Coface tarafından 2025’in ilk çeyreğinde gerçekleştirilen Asya Ödeme Araştırması, Asya-Pasifik bölgesindeki 9 pazarda ve 13 sektörde faaliyet gösteren yaklaşık 2.400 şirketin ödeme davranışlarındaki değişimleri ortaya koydu. Araştırmanın öne çıkan sonuçları, ekonomik belirsizliklerin giderek daha fazla endişe yarattığını ve şirketlerin nakit yönetiminde daha temkinli davrandığını gösteriyor.
Ortalama ödeme vadeleri 2024’te 64 günden 65 güne yükselirken, ortalama ödeme gecikmesi aynı seviyede kalarak 65 gün olarak ölçüldü. Yine de bu tablo, gecikme sorununun çözüldüğü anlamına gelmiyor. Aşırı uzun ödeme gecikmeleri, yani 180 günü aşan ve yıllık cironun %2’sinden fazlasını oluşturan gecikmeler ciddi bir artışla %23’ten %40’a yükseldi. Özellikle Çin, Hindistan, Tayland ve Malezya’da bu oranlar dikkat çekici seviyelere ulaştı. Coface verilerine göre bu tür gecikmelerin %80’i hiçbir zaman ödenmiyor.
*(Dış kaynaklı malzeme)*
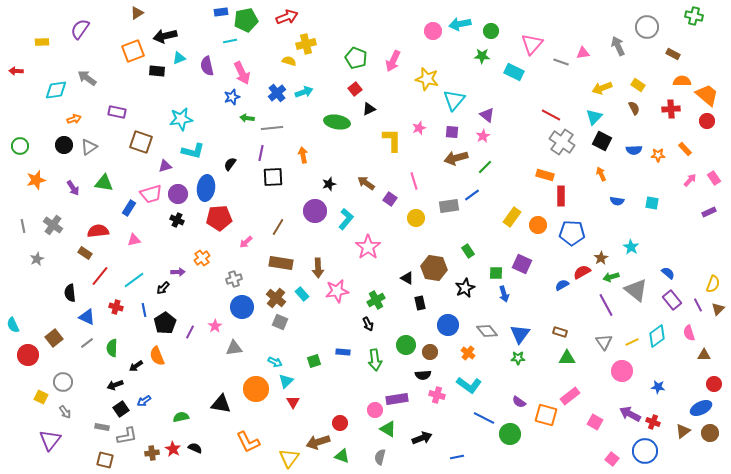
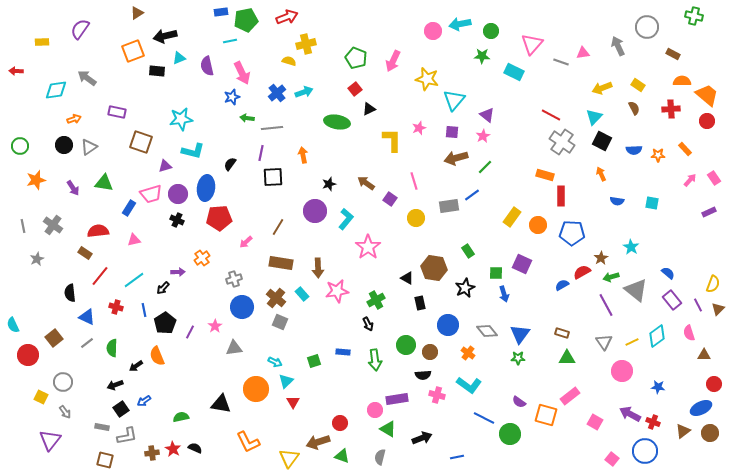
brown rectangle at (560, 332): moved 2 px right, 1 px down
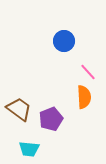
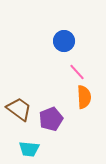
pink line: moved 11 px left
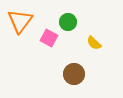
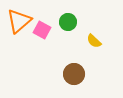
orange triangle: moved 1 px left; rotated 12 degrees clockwise
pink square: moved 7 px left, 8 px up
yellow semicircle: moved 2 px up
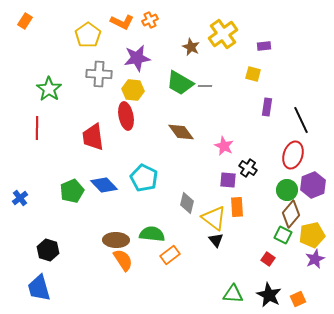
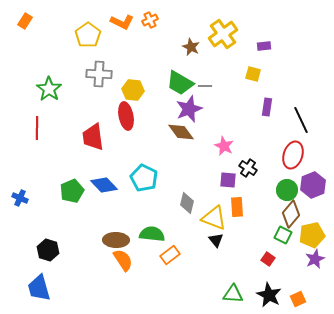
purple star at (137, 58): moved 52 px right, 51 px down; rotated 12 degrees counterclockwise
blue cross at (20, 198): rotated 28 degrees counterclockwise
yellow triangle at (214, 218): rotated 16 degrees counterclockwise
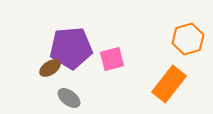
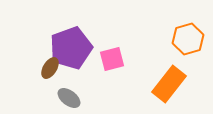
purple pentagon: rotated 15 degrees counterclockwise
brown ellipse: rotated 25 degrees counterclockwise
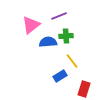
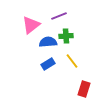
blue rectangle: moved 12 px left, 12 px up
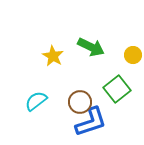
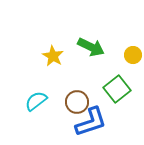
brown circle: moved 3 px left
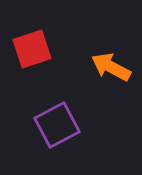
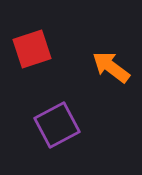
orange arrow: rotated 9 degrees clockwise
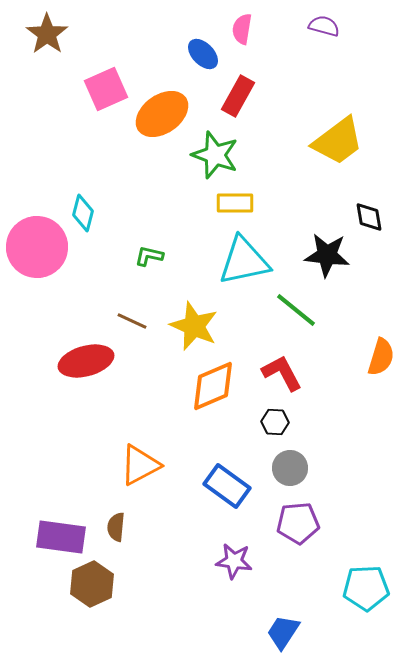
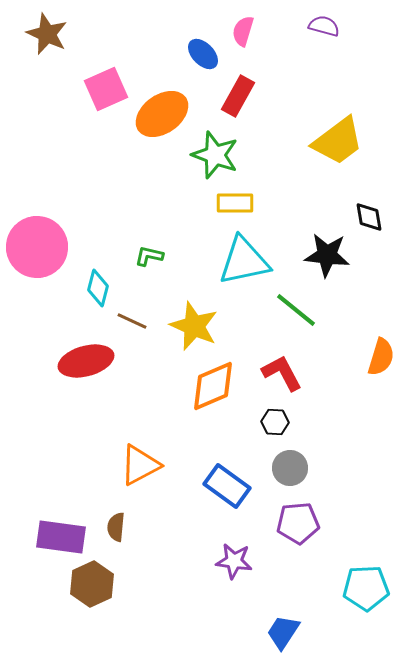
pink semicircle: moved 1 px right, 2 px down; rotated 8 degrees clockwise
brown star: rotated 12 degrees counterclockwise
cyan diamond: moved 15 px right, 75 px down
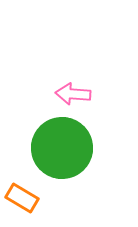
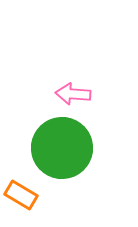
orange rectangle: moved 1 px left, 3 px up
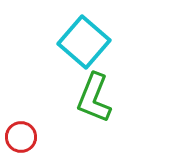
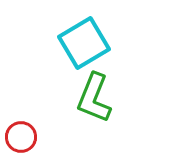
cyan square: moved 1 px down; rotated 18 degrees clockwise
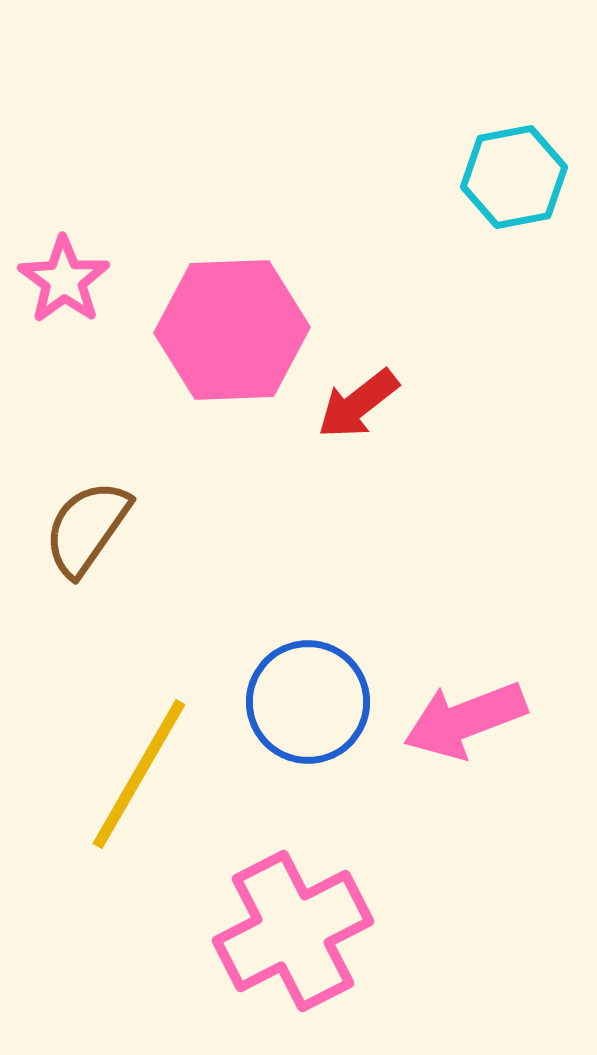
Sektörel bazda en büyük gecikme artışı ağaç ürünleri, tarım-gıda ve otomotiv sektörlerinde yaşandı. Otomotivdeki artışın, yoğun rekabet nedeniyle bayilerin daha esnek kredi vadeleri sunma eğilimine bağlı olduğu belirtiliyor. Tekstil ve kimya gibi sektörlerde de vade uzamaları görüldü. Araştırmaya katılan şirketlerin üçte ikisi, önümüzdeki dönemde daha kısa vadeli ödemelere yöneleceğini belirterek nakit korumanın öncelikli hale geldiğini ifade etti.
Şirketlerin %57’si önümüzdeki altı ayda ödeme davranışlarının kötüleşeceğini düşünüyor. Bu kötümser tabloya gerekçe olarak yavaşlayan talep, yüksek rekabet baskısı ve artan maliyetler gösteriliyor. Ayrıca, araştırmaya katılanların %33’ü, 2025 yılında iş faaliyetlerinin kötüleşeceğini öngörüyor. Bu oran geçtiğimiz yıla göre iki katın üzerinde bir artış anlamına geliyor. Tayvan ve Singapur’daki şirketler ise en karamsar grup olarak öne çıkıyor.
Coface Asya-Pasifik Başekonomisti Bernard Aw, 2025 yılına dair büyüme beklentilerinin %3,8 olarak revize edildiğini belirterek, bölgedeki şirketlerin artan finansal baskılarla karşı karşıya kaldığını ifade etti. Artan tarifeler ve değişken ticaret politikalarının ekonomik güveni zedelediğini vurgulayan Aw, şirketlerin maliyet kontrolüne ve kredi risk yönetimine daha fazla odaklanmak zorunda kalacağını söyledi.